---------------- What's wrong? ----------------

Some instructions could be especially slow and all take the time of
the slowest.  Worse if we look at really tough ones (floating pt divide).

Solns

    Variable length cycle

    Asynchronous logic

    Multicycle instructions

        Can reuse same ALU for different cycles

Even Faster

    Pipeline the cycles

        Can't reuse

        Complicated

        Chapter 6

    Multiple datapaths (superscalar)

        Lots of logic but not too hard if execute IN ORDER

        Faster if do OUT of order but very complicated

---------------- Chapter 2 Performance analysis ------------

HOMEWORK Read Chapter 2

Difference between response time and throughput.

    Adding a processor likely to increase throughput more than
    decrease response time.

    We will mostly be concerned with response time

PERFORMANCE = 1 / Execution time

So machine X is n times faster than Y means

    Performance-X  =  n * Performance-Y

    Execution-time-X = (1/n) * Execution-time-Y

How to measure execution-time

    CPU time

        Includes time waiting for memory

        Does not include time waiting for I/O
        as this process is not not running

    Elapsed time on empty system

    Elapsed time on "normally loaded" system

    Elapsed time on "heavily loaded" system

We mostly use CPU time

    Does NOT mean the other metrics are worse

(CPU) execution time = (#CPU clock cycles) * (clock cycle time)
                     = (#CPU clock cycles) / (Clock rate)

So a machine with a 10ns cycle time runs at a rate of
1 cycle per 10 ns =   100,000,000 cycles per second = 100 MHz

#CPU clock cycles = #instructions * CPI

    CPI = Cycles per Instruction

#instructions for a given program depends on the instruction set

    We saw in chapter 3 that 1 vax instruction is often > 1 MIPS
    instruction

Complicated instructions take longer.

    Either many cycles or long cycle time

Older machines with complicated instructions (e.g. VAX in 80s) had CPI>1

With pipelining can have many cycles for each instruction but still
have CPI=1

Modern ``superscalar'' machines have CPI < 1

    They issue many instructions each cycle

    They are pipelined so the instructions don't finish for several cycles

    If have 4-issue and all instructions 5 pipeline stages, there are
    20=5*4 instructions in progress at one time.

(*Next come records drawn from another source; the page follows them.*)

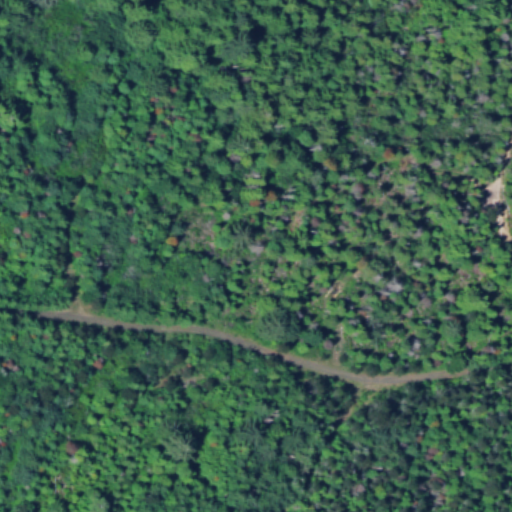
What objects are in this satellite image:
road: (256, 343)
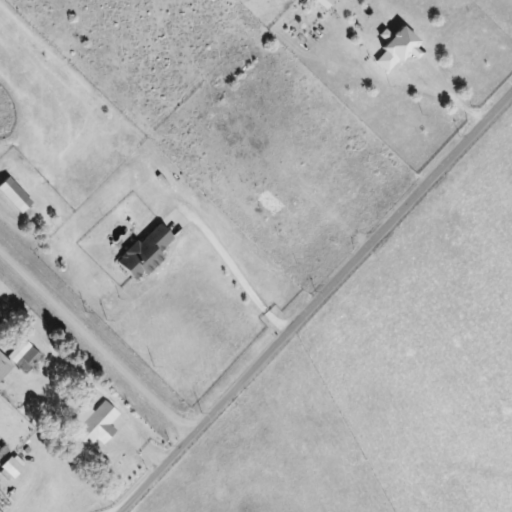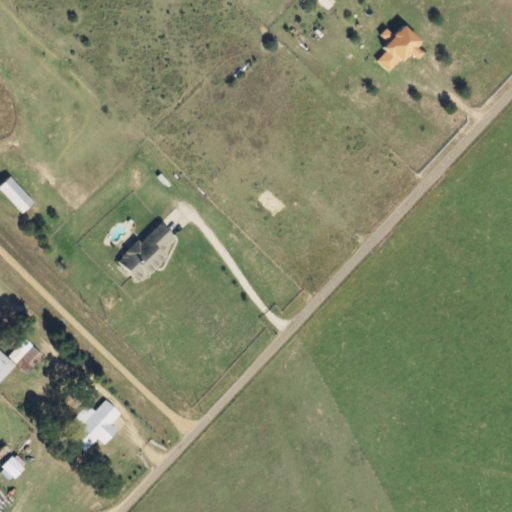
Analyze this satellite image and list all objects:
building: (326, 3)
building: (397, 50)
road: (450, 101)
building: (15, 196)
building: (145, 254)
road: (236, 275)
road: (315, 300)
road: (93, 347)
building: (25, 357)
building: (4, 367)
building: (95, 427)
building: (13, 467)
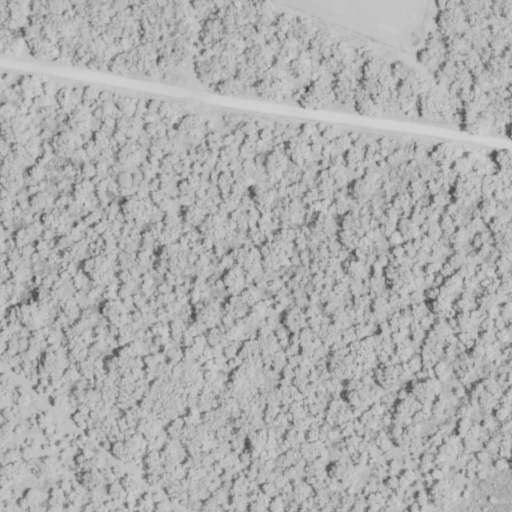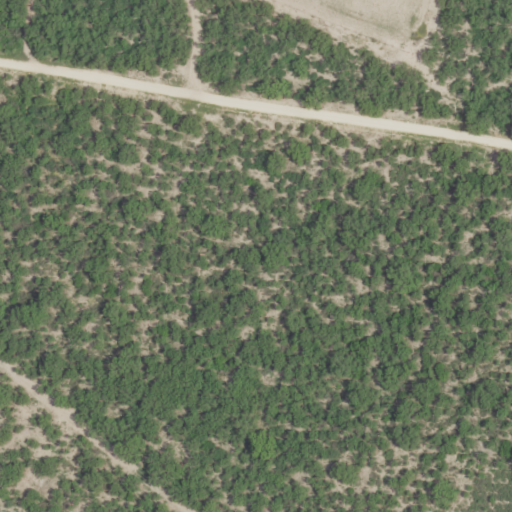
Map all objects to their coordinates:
road: (255, 102)
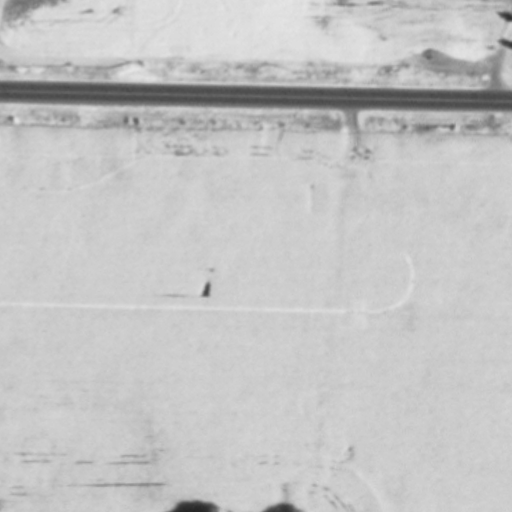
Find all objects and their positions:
building: (413, 10)
road: (256, 96)
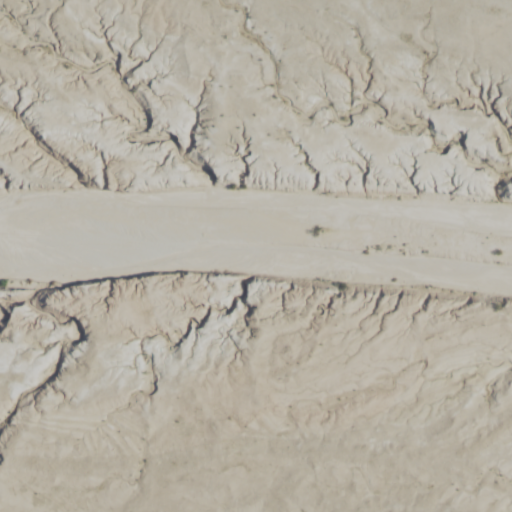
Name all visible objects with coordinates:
road: (256, 241)
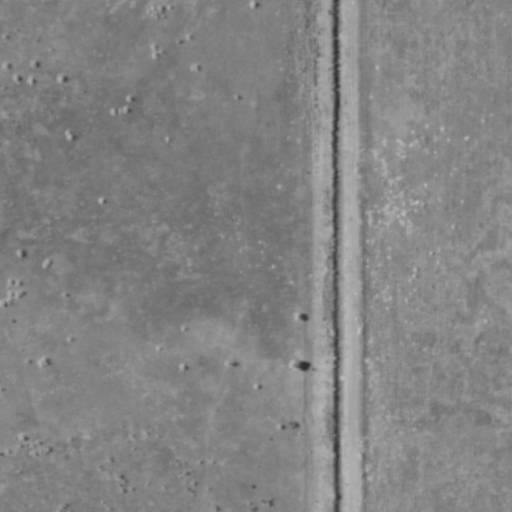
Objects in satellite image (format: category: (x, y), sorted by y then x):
road: (325, 256)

Putting this together Time (in seconds) =

    Num inst ex * (Clock cycles / inst) * (seconds / Clock cycle)

HOMEWORK Carefully go through and understand the example on page 59

HOMEWORK 2.1-2.5 2.7-2.10

HOMEWORK Make sure you can easily do all the problems with a rating of
[5] and can do all with a rating of [10]

Why not just use MIPS ?

    Millions of Instructions Per Second

    NOT the same as the MIPS computer (but NOT a coincidence)

    Different architectures (inst sets) with same MIPS take different time

    Different programs generate different MIPS ratings on same arch

    Can raise the rating by adding NOPs despite increasing exec time

HOMEWORK Carefully go through and understand the example on pages 61-3

Why not use MFLOPS

    Millions of FLoating point Operations Per Second

    Similiar problems to MIPS

Benchmarks

    A start but the difficulty is choosing a representative benchmark
    for YOUR purchase

HOMEWORK Carefully go through and understand 2.7 "fallacies and pitfalls"

---------------- Chapter 7 Memory ------------

HOMEWORK Read Chapter 7

Ideal memory is

    Fast

    Big (in capacity; not phy size)

    Cheap

    Imposible

We observe empirically

    TEMPORAL LOCALITY - Word referenced now likely to be ref'ed again soon

        Good to keep currently word around for a while.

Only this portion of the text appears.